Newly proposed IRS regulations meant to curb common estate and gift tax planning tactics is being met with a firestorm of resistance from financial advisers and estate planners across the country. The proposed regulations (REG-163113-02) place limitations on the use of current valuation discounts that reduce the overall value of assets in family-owned businesses, thus lowering a decedent’s estate and gift tax liability at the time of death. The IRS hope to achieve this end by disregarding restrictions that enabled taxpayers to use these discounts in the past.
Wealth Preservation In Closely Held Businesses
Currently, interests in closely held businesses are not taxed the same as other property interests due to their illiquid nature. Many tax and estate planners put a family’s assets in a closely held business to reduce their estate and gift tax liability. While this is a boon for many families seeking to preserve their wealth, others argue that what started out as a helpful tax break for legitimate family businesses is being abused and exploited by those who have no legitimate use of it.
The proposed regulations would in general value an entity owned by family members or closely held business in its entirety by disregarding current discounts.
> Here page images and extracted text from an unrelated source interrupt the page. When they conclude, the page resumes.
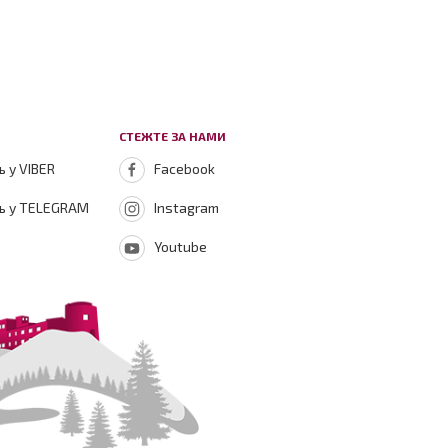
СТЕЖТЕ ЗА НАМИ
 у VIBER
Facebook
ь у TELEGRAM
Instagram
Youtube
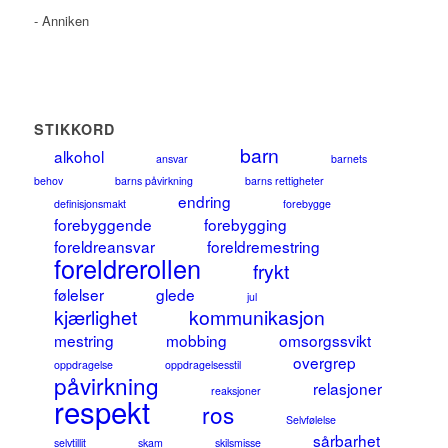
- Anniken
STIKKORD
barn
alkohol
ansvar
barnets
behov
barns påvirkning
barns rettigheter
endring
definisjonsmakt
forebygge
forebyggende
forebygging
foreldreansvar
foreldremestring
foreldrerollen
frykt
følelser
glede
jul
kjærlighet
kommunikasjon
mestring
mobbing
omsorgssvikt
overgrep
oppdragelse
oppdragelsesstil
påvirkning
relasjoner
reaksjoner
respekt
ros
Selvfølelse
sårbarhet
selvtillit
skam
skilsmisse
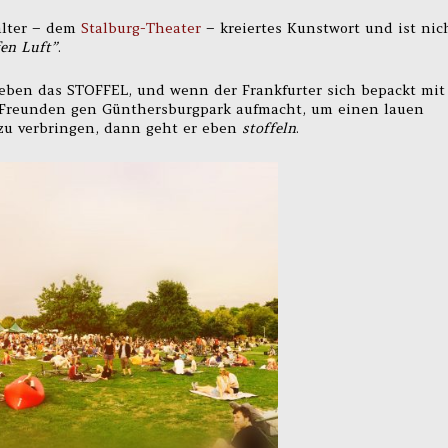
alter – dem
Stalburg-Theater
– kreiertes Kunstwort und ist nic
fen Luft”
.
 eben das STOFFEL, und wenn der Frankfurter sich bepackt mit
 Freunden gen Günthersburgpark aufmacht, um einen lauen
zu verbringen, dann geht er eben
stoffeln
.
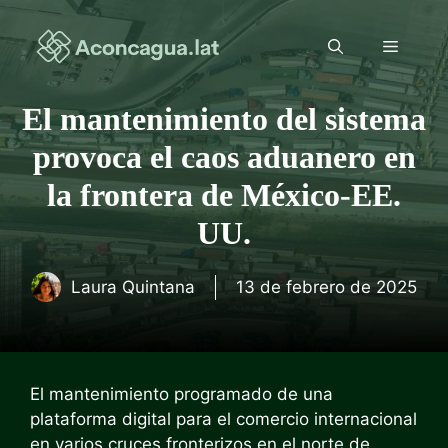
Saltar
al
Menú
contenido
El mantenimiento del sistema
provoca el caos aduanero en
la frontera de México-EE.
UU.
Laura Quintana
13 de febrero de 2025
El mantenimiento programado de una
plataforma digital para el comercio internacional
en varios cruces fronterizos en el norte de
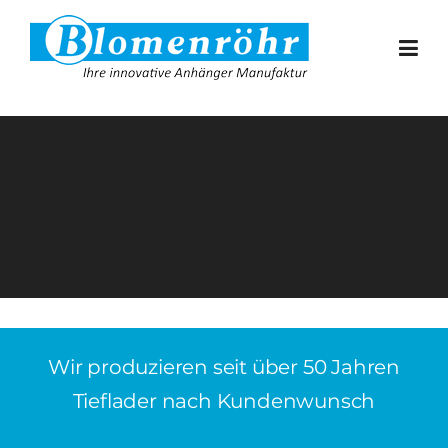
Skip to content
Wir produzieren seit über 50 Jahren
Tieflader nach Kundenwunsch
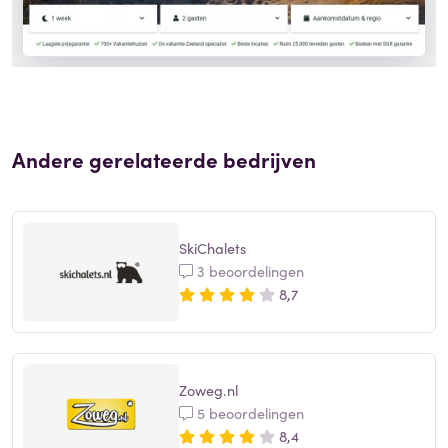
Andere gerelateerde bedrijven
SkiChalets
3 beoordelingen
8,7
Zoweg.nl
5 beoordelingen
8,4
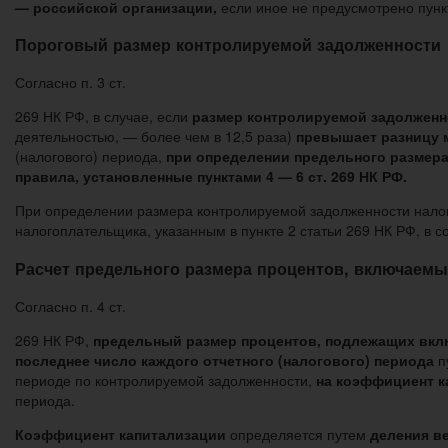
— российской организации,
если иное не предусмотрено пунк
Пороговый размер контролируемой задолженности
Согласно п. 3 ст.
269 НК РФ, в случае, если
размер контролируемой задолженн
деятельностью, — более чем в 12,5 раза)
превышает разницу 
(налогового) периода,
при определении предельного размер
правила, установленные пунктами 4 —
6
ст. 269 НК РФ.
При определении размера контролируемой задолженности налог
налогоплательщика, указанным в пункте 2 статьи 269 НК РФ, в с
Расчет предельного размера процентов, включаемы
Согласно п. 4 ст.
269 НК РФ,
предельный размер процентов, подлежащих вкл
последнее число каждого отчетного (налогового) периода
п
периоде по контролируемой задолженности,
на коэффициент к
периода.
Коэффициент капитализации
определяется путем
деления 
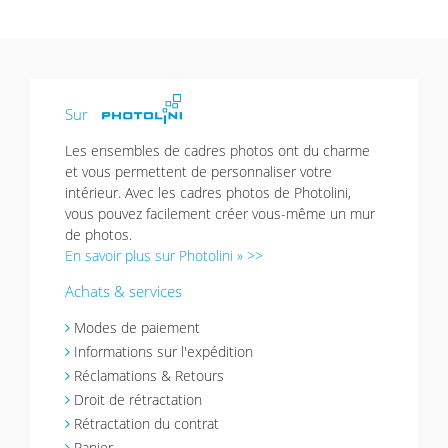
Sur
Les ensembles de cadres photos ont du charme
et vous permettent de personnaliser votre
intérieur. Avec les cadres photos de Photolini,
vous pouvez facilement créer vous-même un mur
de photos.
En savoir plus sur Photolini » >>
Achats & services
Modes de paiement
Informations sur l'expédition
Réclamations & Retours
Droit de rétractation
Rétractation du contrat
Panier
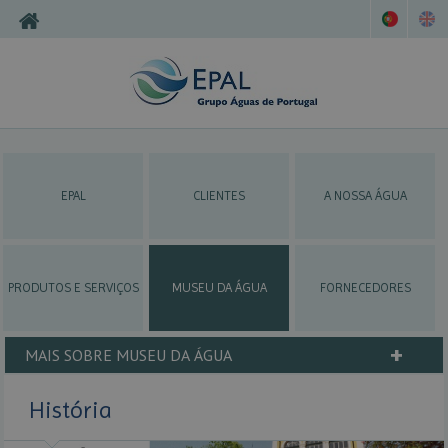
EPAL
CLIENTES
A NOSSA ÁGUA
PRODUTOS E SERVIÇOS
MUSEU DA ÁGUA
FORNECEDORES
+
MAIS SOBRE MUSEU DA ÁGUA
História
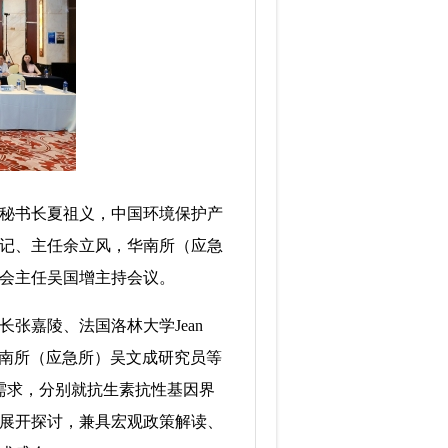
秘书长夏祖义，中国环境保护产
记、主任余立风，华南所（应急
会主任吴国增主持会议。
嘉陵、法国洛林大学Jean
究员、华南所（应急所）吴文成研究员等
需求，分别就抗生素抗性基因界
展开探讨，兼具宏观政策解读、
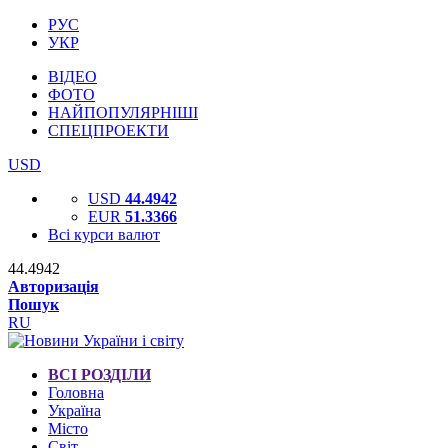
РУС
УКР
ВІДЕО
ФОТО
НАЙПОПУЛЯРНІШІ
СПЕЦПРОЕКТИ
USD
USD
44.4942
EUR
51.3366
Всі курси валют
44.4942
Авторизація
Пошук
RU
ВСІ РОЗДІЛИ
Головна
Україна
Місто
Світ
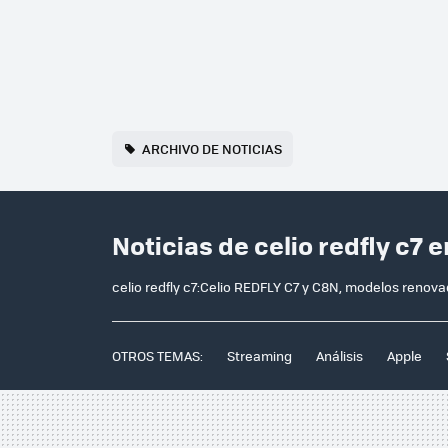
ARCHIVO DE NOTICIAS
Noticias de celio redfly c7 
celio redfly c7:Celio REDFLY C7 y C8N, modelos renov
OTROS TEMAS:
Streaming
Análisis
Apple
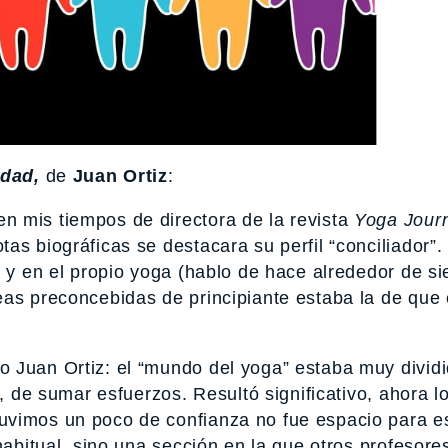
idad,
de
Juan Ortiz
:
n mis tiempos de directora de la revista
Yoga Jour
as biográficas se destacara su perfil “conciliador”.
n y en el propio yoga (hablo de hace alrededor de si
eas preconcebidas de principiante estaba la de que 
 Juan Ortiz: el “mundo del yoga” estaba muy dividi
r, de sumar esfuerzos. Resultó significativo, ahora l
vimos un poco de confianza no fue espacio para es
habitual, sino una sección en la que otros profesor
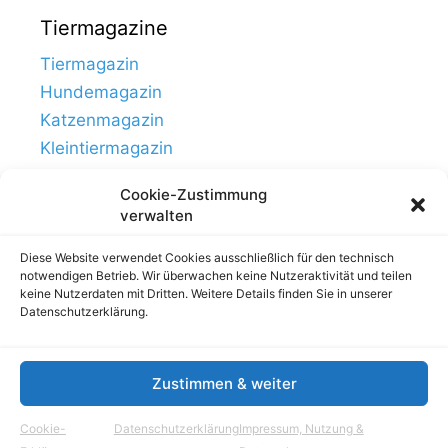
Tiermagazine
Tiermagazin
Hundemagazin
Katzenmagazin
Kleintiermagazin
Cookie-Zustimmung
verwalten
Diese Website verwendet Cookies ausschließlich für den technisch
notwendigen Betrieb. Wir überwachen keine Nutzeraktivität und teilen
keine Nutzerdaten mit Dritten. Weitere Details finden Sie in unserer
Datenschutzerklärung.
Zustimmen & weiter
Links
Impressum, Nutzung & Datenschutz
Cookie-
Datenschutzerklärung
Impressum, Nutzung &
© Tierhausen.de // ein Projekt von
Aloma.de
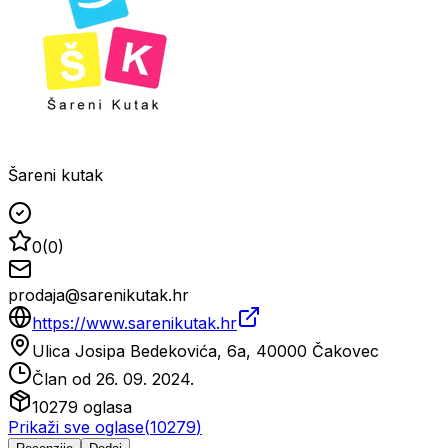
Šareni kutak
0
(
0
)
prodaja@sarenikutak.hr
https://www.sarenikutak.hr
Ulica Josipa Bedekovića, 6a, 40000 Čakovec
Član od
26. 09. 2024.
10279
oglasa
Prikaži sve oglase
(
10279
)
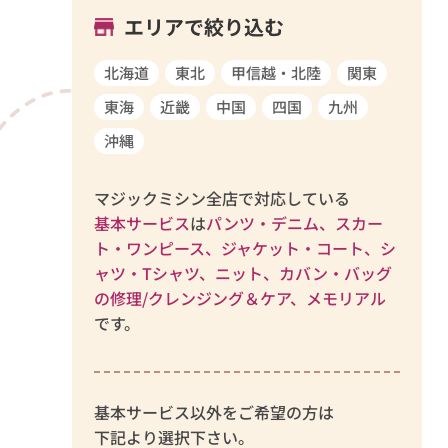
エリアで絞り込む
北海道
東北
甲信越・北陸
関東
東海
近畿
中国
四国
九州
沖縄
マジックミシン全店で対応している
基本サービス
は
パンツ・デニム、スカー
ト・ワンピース、ジャケット・コート、シ
ャツ・Tシャツ、ニット、カバン・バッグ
の修理/クレンジング＆ケア、メモリアル
です。
基本サービス以外をご希望の方は
下記より選択下さい。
An individual owner’s interest would then be valued as a pro-rata share of the fair market value of the business. The proposed regulations would also treat certain transfers made within three years of the transferor’s death as a date of death transfer. This would result in an increase of the transferor’s estate for death tax purposes.
IRS Overstepping Their Authority
Despite the question of the legitimacy of this tactic, the question of whether or not the IRS even has the authority to propose new rules to eliminate it has been brought up by many. This estate and gift planning tactic has been in use since Congress first passed it in 1990. Experts in the area state that the statutory authority that the Secretary of the Treasury relies on may not actually grant the necessary power to close this supposed loophole. If the regulations are eventually passed, the ultimate decision of whether or not the IRS can pass these regulations may come down to a U.S. Tax Court ruling.
No Effect Until At Least 2017
No one can say for certain whether or not these proposed changes will even go through in their current for or even at all. The earliest that these proposed regulations could go into effect is the year 2017. Even then, there may be lengthy court battles by those who wish to continue this practice.